I am a scientist and the more I know, the more I realise the level of my ignorance. I have spent the last 20 years increasing my knowledge, but it is focused on a limited area. I would never pretend to be an expert on any other field. Takes years to really understand a topic, to be able to interpret literature and appreciate its context.

I also find it odd that some people seem to think there is a conspiracy to hide negative impacts. The vast majority of scientists have integrity and apart from this wouldn't risk their reputation by publishing misleading or false data.

There are some exceptions though. I guess they are publicly exposed, struck off, go abroad to work and publish in select journals. Can't imagine any examples of that recently.

ReallyTired Wed 13-Feb-13 20:42:32


Maybe there is a risk of autism/ nasty side affects with vacinnes, but it is far smaller than the risk of catching any of these diseases.

Its easy to forget the risk of measles causing brain damage that mimics autism.
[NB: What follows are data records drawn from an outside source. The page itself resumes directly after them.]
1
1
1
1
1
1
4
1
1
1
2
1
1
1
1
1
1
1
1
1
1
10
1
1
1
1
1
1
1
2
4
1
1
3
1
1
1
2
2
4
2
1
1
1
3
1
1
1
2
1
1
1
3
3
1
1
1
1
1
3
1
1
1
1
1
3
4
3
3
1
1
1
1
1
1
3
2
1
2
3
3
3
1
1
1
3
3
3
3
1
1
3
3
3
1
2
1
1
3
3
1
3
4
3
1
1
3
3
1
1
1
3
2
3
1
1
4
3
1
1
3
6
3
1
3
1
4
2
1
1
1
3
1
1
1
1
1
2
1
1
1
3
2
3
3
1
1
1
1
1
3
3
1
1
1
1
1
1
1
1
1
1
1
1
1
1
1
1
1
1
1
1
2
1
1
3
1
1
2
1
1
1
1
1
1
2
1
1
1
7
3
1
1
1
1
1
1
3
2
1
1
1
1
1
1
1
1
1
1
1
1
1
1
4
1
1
I feel that a full vaccination record should be a condition of attending a state school unless there is a properly documented medical reason.
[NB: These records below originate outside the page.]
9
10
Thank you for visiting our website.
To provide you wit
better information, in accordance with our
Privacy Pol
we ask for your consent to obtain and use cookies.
Fairyegg Wed 13-Feb-13 20:43:57

No child is 'safe' from measles etc whether they have been vaccinated or not, it amazes me the number of people who think that just because there child has been vacinated they won't get measles etc. YABU Every parent I know who has chosen not to vacinate has done so after much thought, discussion and research. In comparsion many parents who do vaccinate do so just because they are told it is the right thing to do, few (obviously some) in my experience do their own independant research. Theres no right or wrong answer.

Gooseysgirl Wed 13-Feb-13 20:46:40

Am counting down the days til DD gets her MMR. I would be very upset if she caught any of those illnesses. I really couldn't give a monkeys who I offend, I think it's irresponsible not to vaccinate unless medical conditions indicate against doing so.

Pagwatch Wed 13-Feb-13 20:46:41

Yabu for many reasons including not putting this in the vaccination topic.

We have a vaccination
Sadly we don't have a [odfo]

SomethingOnce Wed 13-Feb-13 20:47:09

They are being U for not understanding that any risk from imms is far outweighed by the risks of not immunising.